IVF is currently the only assisted reproductive technology available that can facilitate pregnancy after menopause. Other parenting options after menopause include adoption and working with a surrogate.
That’s due to a number of reasons, including education and career goals and financial concerns, Christmas says. And with the rise in popularity of egg freezing (and the number of employers now covering it as a work benefit), she says she thinks we’ll continue to see more pregnancies in older parents.
But there are a number of health risks for older mothers, and in what might seem like an unfair categorization, mothers are considered “older” as soon as they turn 35, Christmas says.
“The efficiency of the system is breaking down,” Seibel says. “The eggs are not as vital or vibrant, the uterine lining isn’t as perfectly ready, and so there are more miscarriages and losses.”
Seibel suggests talking with your primary care doctor and ob-gyn about your overall health before embarking on your journey to try to have a baby after menopause.

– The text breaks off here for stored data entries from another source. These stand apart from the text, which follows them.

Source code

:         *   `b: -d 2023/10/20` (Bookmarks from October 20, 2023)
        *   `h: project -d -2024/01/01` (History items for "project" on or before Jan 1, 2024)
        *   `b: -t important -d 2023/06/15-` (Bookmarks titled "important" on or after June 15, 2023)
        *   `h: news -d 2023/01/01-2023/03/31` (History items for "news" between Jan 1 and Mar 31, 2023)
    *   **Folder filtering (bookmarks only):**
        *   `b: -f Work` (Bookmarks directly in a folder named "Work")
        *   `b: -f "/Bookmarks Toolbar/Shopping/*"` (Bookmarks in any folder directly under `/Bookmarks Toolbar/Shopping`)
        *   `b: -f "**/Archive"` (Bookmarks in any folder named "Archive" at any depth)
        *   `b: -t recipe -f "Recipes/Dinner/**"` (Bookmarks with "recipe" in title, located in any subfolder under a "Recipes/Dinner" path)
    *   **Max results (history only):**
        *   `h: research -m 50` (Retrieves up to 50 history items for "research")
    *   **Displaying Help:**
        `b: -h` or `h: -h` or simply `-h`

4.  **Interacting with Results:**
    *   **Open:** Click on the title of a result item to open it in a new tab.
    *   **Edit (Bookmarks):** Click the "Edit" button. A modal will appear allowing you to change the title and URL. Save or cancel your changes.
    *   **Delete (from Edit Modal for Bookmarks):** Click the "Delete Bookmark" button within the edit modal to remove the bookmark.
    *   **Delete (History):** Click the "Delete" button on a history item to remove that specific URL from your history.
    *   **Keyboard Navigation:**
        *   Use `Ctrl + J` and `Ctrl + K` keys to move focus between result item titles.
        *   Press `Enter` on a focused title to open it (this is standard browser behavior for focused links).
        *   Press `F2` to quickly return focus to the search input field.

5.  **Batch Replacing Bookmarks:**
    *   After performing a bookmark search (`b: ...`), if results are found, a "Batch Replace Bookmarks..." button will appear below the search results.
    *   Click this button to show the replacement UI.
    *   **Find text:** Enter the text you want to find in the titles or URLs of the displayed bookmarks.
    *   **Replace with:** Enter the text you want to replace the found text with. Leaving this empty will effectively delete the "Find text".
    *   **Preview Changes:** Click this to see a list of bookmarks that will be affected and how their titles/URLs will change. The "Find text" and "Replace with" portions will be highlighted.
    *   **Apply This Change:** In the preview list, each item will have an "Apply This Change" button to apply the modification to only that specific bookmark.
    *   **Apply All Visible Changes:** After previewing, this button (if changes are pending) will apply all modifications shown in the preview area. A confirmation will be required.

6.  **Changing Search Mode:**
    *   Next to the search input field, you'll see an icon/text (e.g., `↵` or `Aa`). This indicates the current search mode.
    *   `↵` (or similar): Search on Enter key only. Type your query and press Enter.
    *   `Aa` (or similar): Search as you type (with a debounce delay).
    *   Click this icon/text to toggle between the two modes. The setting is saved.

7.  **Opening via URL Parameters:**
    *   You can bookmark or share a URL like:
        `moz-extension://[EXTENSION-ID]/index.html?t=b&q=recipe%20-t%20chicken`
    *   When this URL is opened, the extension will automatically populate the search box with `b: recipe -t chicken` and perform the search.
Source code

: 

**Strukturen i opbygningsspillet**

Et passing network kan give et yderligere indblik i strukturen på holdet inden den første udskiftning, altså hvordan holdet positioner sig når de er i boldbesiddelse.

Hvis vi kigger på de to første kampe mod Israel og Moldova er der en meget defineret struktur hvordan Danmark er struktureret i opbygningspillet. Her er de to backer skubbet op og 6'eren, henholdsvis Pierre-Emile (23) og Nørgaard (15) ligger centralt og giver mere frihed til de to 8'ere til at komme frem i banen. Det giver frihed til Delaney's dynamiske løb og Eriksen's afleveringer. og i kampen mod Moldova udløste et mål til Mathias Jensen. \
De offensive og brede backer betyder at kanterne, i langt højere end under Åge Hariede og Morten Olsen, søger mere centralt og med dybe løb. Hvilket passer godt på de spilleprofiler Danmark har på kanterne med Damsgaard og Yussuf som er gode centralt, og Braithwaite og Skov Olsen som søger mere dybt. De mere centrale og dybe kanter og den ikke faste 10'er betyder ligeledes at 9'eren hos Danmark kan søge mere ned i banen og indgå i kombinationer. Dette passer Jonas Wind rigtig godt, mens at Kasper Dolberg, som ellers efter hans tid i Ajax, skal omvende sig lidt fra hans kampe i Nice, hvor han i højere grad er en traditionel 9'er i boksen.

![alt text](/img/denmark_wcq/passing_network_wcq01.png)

They might suggest you undergo certain screening tests first to make sure you won’t be risking your health or the health of the fetus, he says.
You can’t get pregnant naturally after menopause, which is defined as 12 months since your last period and typically occurs between ages 45 and 55. Fertility declines throughout your thirties and forties, making pregnancy difficult even before perimenopause, which is the period of time leading up to menopause. You can get pregnant using IVF after menopause, either with frozen eggs or embryos or donor eggs, but your risks of complications increase with age. Talk to your doctor about whether or not it would be safe for you to try IVF after menopause.